FTIR spectroscopy combined with isotope labeling and quantum chemical calculations to investigate adsorbed bicarbonate formation following reaction of carbon dioxide with surface hydroxyl groups on Fe2O3 and Al2O3.

FTIR spectroscopy combined with isotope labeling experiments and quantum chemical calculations is used to investigate the adsorption of carbon dioxide on hydroxylated metal oxide surfaces. In particular, transmission FTIR spectra following CO2 adsorption on hydroxylated nanoparticulate Fe2O3, alpha-Al2O3, and gamma-Al2O3 particles at 296 K are reported. As expected, reaction of CO2 with these surfaces results in the formation of adsorbed bicarbonate and carbonate. In this study, the vibrational spectrum of the bicarbonate product is analyzed in detail through the use of isotope labeling experiments and quantum chemical calculations. The experimental and calculated vibrational frequencies of adsorbed HC16O3-, DC16O3-, HC18O3-, HC16O18O2-, and HC18O16O2- indicate that bicarbonate bonds to the surface in a bridged structure.

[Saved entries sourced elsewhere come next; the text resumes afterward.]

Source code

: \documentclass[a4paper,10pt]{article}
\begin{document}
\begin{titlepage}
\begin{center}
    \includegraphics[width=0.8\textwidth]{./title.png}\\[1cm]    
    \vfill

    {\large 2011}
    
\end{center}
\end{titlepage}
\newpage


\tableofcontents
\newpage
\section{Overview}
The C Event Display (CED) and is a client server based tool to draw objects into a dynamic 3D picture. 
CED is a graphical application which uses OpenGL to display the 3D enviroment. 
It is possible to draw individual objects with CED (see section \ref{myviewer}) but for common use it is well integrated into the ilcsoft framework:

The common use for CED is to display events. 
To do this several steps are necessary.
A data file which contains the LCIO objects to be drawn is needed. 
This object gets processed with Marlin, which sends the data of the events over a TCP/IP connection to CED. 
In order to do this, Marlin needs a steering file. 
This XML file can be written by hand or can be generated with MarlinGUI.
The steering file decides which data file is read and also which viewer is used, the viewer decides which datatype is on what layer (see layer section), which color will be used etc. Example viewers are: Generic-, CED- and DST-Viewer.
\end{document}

There is some evidence from the mixed isotope experiments that following initial nucleophilic attack of OH, the formation of the final bicarbonate structure involves a proton transfer. On the basis of energetic considerations, the proton transfer mechanism most likely occurs through an intermolecular process involving either coadsorbed hydroxyl groups and/or carbonate.